Spraker Matthew B, Wootton Landon S, Hippe Daniel S, Ball Kevin C, Peeken Jan C, Macomber Meghan W, Chapman Tobias R, Hoff Michael N, Kim Edward Y, Pollack Seth M, Combs Stephanie E, Nyflot Matthew J
Department of Radiation Oncology, Washington University in St. Louis, St. Louis, Missouri.
Department of Radiation Oncology, University of Washington, Seattle, Washington.
Adv Radiat Oncol. 2019 Feb 23;4(2):413-421. doi: 10.1016/j.adro.2019.02.003. eCollection 2019 Apr-Jun.
Soft tissue sarcomas (STS) represent a heterogeneous group of diseases, and selection of individualized treatments remains a challenge. The goal of this study was to determine whether radiomic features extracted from magnetic resonance (MR) images are independently associated with overall survival (OS) in STS.
This study analyzed 2 independent cohorts of adult patients with stage II-III STS treated at center 1 (N = 165) and center 2 (N = 61). Thirty radiomic features were extracted from pretreatment T1-weighted contrast-enhanced MR images. Prognostic models for OS were derived on the center 1 cohort and validated on the center 2 cohort. Clinical-only (C), radiomics-only (R), and clinical and radiomics (C+R) penalized Cox models were constructed. Model performance was assessed using Harrell's concordance index.
In the R model, tumor volume (hazard ratio [HR], 1.5) and 4 texture features (HR, 1.1-1.5) were selected. In the C+R model, both age (HR, 1.4) and grade (HR, 1.7) were selected along with 5 radiomic features. The adjusted c-indices of the 3 models ranged from 0.68 (C) to 0.74 (C+R) in the derivation cohort and 0.68 (R) to 0.78 (C+R) in the validation cohort. The radiomic features were independently associated with OS in the validation cohort after accounting for age and grade (HR, 2.4; = .009).

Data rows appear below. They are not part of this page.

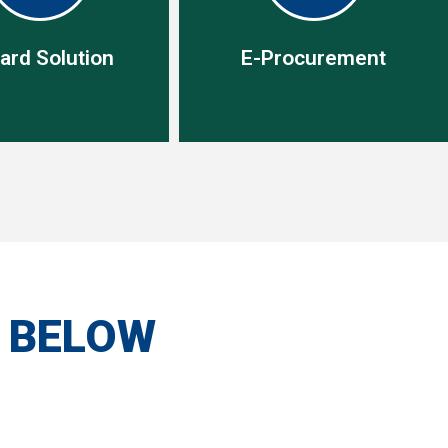
ard Solution
E-Procurement
ard Solution
E-Procurement
olution enable you to
One procurement tool, one
mall purchases easily
creditor with access to
ely,without using the
unlimited variety of list of
S BELOW
al purchasing process
items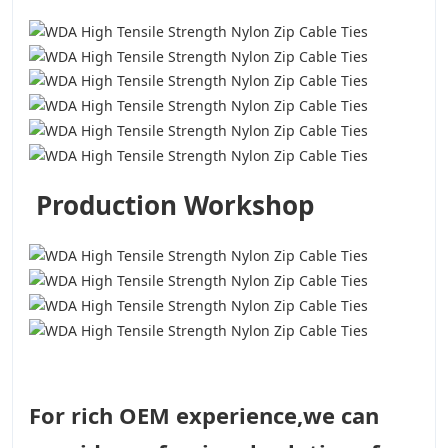
Production Workshop
For rich OEM experience,we can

This study found that radiomic features extracted from MR images are independently associated with OS when accounting for age and tumor grade. The overall predictive performance of 3-year OS using a model based on clinical and radiomic features was replicated in an independent cohort. Optimal models using clinical and radiomic features could improve personalized selection of therapy in patients with STS.
软组织肉瘤(STS)是一组异质性疾病,选择个体化治疗仍然是一项挑战。本研究的目的是确定从磁共振(MR)图像中提取的放射组学特征是否与STS患者的总生存期(OS)独立相关。
本研究分析了在中心1(N = 165)和中心2(N = 61)接受治疗的2个独立队列的II - III期成年STS患者。从治疗前的T1加权对比增强MR图像中提取30个放射组学特征。在中心1队列中推导OS的预后模型,并在中心2队列中进行验证。构建了仅临床(C)、仅放射组学(R)以及临床和放射组学(C + R)的惩罚Cox模型。使用Harrell一致性指数评估模型性能。
在R模型中,选择了肿瘤体积(风险比[HR],1.5)和4个纹理特征(HR,1.1 - 1.5)。在C + R模型中,年龄(HR,1.4)和分级(HR,1.7)以及5个放射组学特征均被选中。在推导队列中,3个模型的校正c指数范围为0.68(C)至0.74(C + R),在验证队列中为0.68(R)至0.78(C + R)。在考虑年龄和分级后,放射组学特征在验证队列中与OS独立相关(HR,2.4;P = 0.009)。
本研究发现,在考虑年龄和肿瘤分级时,从MR图像中提取的放射组学特征与OS独立相关。基于临床和放射组学特征的模型对3年OS的总体预测性能在独立队列中得到了重复验证。使用临床和放射组学特征的最佳模型可改善STS患者的个性化治疗选择。